In order to achieve these targets, flexible market-based mechanisms were designed to facilitate implementation, including the Clean Development Mechanism (CDM), where heavy polluters that are unable to reduce their carbon dioxide emissions buy them from developing countries that emit less.
This is part of measures to reduce global warming and its consequent devastation on the environment.
A World Bank report says the total value of the global carbon market grew by 11% to $176 billion in 2011.
According to the report titled “State and Trends of the Carbon Market 2012”, transaction volumes reached a new high of 10.3 billion tonnes of carbon dioxide (CO2e) during the year.
Ghana has endeavored to participate in the market, but only a couple of projects have reached the state to be credited.
The "waste to compost project" by Zoomlion Ghana Limited is the most advanced project that is almost ready for registration in the carbon market using CDM standard, observed Daniel Tutu Benefoh, Senior Programme Officer at the Energy Resources and Climate Change Unit of the Environmental Protection Agency.
There is however the voluntary market standards, where corporations, philanthropist, multinational companies, also go to buy carbon credit as part of their social and corporate responsibility initiative.
Under this market mechanism, one project on improved cookstove has already been registered in Ghana.
Mr.
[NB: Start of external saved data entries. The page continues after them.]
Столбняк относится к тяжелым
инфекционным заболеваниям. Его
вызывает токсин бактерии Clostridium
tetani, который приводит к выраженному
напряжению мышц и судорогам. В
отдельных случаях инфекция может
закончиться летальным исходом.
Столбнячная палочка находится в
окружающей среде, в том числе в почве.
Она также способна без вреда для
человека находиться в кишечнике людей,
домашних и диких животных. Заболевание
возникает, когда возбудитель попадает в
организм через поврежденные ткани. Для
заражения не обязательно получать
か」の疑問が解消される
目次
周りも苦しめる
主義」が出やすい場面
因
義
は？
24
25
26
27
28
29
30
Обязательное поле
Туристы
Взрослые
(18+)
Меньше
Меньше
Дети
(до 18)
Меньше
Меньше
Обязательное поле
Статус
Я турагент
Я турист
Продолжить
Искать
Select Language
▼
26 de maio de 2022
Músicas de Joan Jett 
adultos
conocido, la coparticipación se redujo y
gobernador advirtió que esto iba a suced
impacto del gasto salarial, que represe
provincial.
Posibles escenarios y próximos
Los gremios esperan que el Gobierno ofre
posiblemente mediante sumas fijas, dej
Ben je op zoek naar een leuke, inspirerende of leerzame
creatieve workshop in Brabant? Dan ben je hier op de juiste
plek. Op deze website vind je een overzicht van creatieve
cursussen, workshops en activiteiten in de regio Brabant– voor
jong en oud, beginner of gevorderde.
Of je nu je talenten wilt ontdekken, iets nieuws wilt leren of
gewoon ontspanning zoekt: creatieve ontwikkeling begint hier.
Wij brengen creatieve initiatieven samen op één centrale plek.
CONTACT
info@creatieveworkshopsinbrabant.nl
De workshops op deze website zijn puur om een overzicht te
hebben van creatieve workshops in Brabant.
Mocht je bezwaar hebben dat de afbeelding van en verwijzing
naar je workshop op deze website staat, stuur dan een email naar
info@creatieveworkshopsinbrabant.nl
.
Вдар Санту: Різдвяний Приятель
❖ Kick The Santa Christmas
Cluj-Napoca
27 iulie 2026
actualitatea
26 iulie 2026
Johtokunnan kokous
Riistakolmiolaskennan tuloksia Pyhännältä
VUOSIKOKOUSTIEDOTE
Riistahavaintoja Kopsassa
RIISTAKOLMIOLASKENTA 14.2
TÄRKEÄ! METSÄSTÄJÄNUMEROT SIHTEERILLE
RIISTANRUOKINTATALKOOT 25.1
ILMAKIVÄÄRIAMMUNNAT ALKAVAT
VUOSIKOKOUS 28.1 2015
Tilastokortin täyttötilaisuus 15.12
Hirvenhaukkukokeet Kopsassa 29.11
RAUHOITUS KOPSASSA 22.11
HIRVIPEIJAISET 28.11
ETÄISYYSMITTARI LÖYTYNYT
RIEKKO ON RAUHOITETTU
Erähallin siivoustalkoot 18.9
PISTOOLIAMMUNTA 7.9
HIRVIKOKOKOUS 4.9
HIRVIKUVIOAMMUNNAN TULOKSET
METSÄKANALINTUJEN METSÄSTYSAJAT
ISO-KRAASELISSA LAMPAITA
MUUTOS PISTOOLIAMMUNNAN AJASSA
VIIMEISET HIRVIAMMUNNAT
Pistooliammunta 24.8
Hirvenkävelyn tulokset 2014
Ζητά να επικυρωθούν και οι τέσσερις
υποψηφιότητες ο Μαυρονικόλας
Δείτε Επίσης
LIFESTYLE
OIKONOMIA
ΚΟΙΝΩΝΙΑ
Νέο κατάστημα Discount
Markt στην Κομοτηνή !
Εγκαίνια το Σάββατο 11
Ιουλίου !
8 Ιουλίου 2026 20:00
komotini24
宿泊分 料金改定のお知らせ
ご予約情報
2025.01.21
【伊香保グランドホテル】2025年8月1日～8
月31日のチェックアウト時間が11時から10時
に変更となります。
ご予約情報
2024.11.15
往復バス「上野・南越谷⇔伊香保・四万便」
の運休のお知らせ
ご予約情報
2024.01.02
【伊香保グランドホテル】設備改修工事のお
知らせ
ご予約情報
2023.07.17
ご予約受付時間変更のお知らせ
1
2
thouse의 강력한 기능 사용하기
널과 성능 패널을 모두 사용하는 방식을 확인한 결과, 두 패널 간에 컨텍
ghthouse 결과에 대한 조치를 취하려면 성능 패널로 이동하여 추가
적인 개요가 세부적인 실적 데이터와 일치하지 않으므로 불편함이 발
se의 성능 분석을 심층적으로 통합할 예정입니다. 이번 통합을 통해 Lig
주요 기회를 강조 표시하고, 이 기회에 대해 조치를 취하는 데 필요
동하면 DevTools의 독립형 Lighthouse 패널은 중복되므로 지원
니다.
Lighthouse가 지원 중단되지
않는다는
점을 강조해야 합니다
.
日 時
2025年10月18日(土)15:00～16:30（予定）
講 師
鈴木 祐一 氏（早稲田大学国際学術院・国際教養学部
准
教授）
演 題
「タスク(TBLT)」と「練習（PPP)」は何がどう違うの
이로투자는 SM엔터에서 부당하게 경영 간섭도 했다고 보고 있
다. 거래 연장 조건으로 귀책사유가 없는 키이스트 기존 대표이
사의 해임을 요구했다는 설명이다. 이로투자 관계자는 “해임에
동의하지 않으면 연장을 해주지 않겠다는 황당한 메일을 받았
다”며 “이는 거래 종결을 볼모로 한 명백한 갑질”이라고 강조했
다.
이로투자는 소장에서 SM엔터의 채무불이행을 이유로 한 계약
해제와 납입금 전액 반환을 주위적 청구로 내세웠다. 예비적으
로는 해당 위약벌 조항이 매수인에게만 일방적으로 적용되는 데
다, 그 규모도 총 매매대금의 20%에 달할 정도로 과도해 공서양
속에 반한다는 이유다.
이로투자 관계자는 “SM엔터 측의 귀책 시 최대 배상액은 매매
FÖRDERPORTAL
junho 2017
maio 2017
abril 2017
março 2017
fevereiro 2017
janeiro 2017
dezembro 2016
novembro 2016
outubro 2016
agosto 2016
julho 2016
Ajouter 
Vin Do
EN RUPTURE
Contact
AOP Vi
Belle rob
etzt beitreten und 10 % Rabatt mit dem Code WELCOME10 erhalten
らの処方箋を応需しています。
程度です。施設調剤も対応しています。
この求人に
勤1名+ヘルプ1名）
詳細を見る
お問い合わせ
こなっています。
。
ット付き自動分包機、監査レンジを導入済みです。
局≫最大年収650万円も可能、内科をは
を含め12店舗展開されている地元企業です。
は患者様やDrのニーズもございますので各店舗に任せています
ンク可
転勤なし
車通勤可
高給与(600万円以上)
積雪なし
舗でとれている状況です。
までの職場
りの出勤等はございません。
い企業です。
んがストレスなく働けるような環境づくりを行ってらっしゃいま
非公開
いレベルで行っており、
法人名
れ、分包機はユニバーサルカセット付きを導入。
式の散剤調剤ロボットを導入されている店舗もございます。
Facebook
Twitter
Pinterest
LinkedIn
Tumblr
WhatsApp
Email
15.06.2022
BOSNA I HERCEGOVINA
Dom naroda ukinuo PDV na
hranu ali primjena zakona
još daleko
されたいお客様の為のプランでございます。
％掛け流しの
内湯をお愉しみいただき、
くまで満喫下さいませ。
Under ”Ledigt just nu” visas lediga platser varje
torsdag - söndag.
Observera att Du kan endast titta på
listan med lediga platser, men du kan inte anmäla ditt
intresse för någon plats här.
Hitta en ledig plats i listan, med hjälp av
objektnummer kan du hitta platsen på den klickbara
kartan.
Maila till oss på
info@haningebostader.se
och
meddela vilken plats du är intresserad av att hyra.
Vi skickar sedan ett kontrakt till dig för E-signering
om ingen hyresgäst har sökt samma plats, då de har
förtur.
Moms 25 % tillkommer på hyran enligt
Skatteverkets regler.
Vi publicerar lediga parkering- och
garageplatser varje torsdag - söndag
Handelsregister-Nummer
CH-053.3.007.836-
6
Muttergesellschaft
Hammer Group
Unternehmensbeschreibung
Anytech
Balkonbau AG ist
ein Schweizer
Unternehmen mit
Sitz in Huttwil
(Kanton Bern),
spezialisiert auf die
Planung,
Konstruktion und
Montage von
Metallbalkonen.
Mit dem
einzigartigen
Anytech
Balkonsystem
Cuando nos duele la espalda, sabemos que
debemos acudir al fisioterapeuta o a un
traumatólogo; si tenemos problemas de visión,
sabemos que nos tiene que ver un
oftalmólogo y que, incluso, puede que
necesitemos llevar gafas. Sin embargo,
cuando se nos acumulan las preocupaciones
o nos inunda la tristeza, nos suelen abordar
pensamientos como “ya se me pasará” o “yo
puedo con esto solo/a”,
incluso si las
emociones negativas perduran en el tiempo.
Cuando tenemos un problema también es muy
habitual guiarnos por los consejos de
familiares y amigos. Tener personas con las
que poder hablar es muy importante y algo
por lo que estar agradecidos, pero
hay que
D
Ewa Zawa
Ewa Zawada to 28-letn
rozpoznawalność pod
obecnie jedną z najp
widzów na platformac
Benefoh noted the slow pace of Ghanaian ventures trading in carbon can be attributed to the high risk and huge investments demanded in the project registration processes.
“Before you can get your carbon credit done, you need to go through a long process and the risk is that investors would like to see the credit yielding as much as possible, so they don’t intend to bear that risk of going through the process and not getting the projects registered”, he stated.
Ghana is however looking at scaling up projects to tap into opportunities under the new mechanism called REDD+, which stands for Reducing Emission from Deforestation, Forest Degradation from Developing Countries.
The plus signifies additional activities on forest conservation, sustainable forest management and enhancement of forest carbon stocks.
The scheme was introduced in attempts to incorporate the larger role of forests in fighting future climate change and targeted at providing positive incentives for using forest sustainably.
As part of the REDD+ process, the country has been selected by the World Bank to participate in REDD+ readiness project under the Forest Carbon Facility Programe (FCPF).
The Bank provided a $3.6 million grant for REDD+ implementation in Ghana.
The country would need to critically address legal and policy challenges including allocation of forest carbon rights and benefits for REDD+ projects implementation to thrive.
Meanwhile, Ghana is to benefit from Climate Investment Funds, which are unique financing instruments designed to initiate transformational change towards low-carbon and climate-resilient development.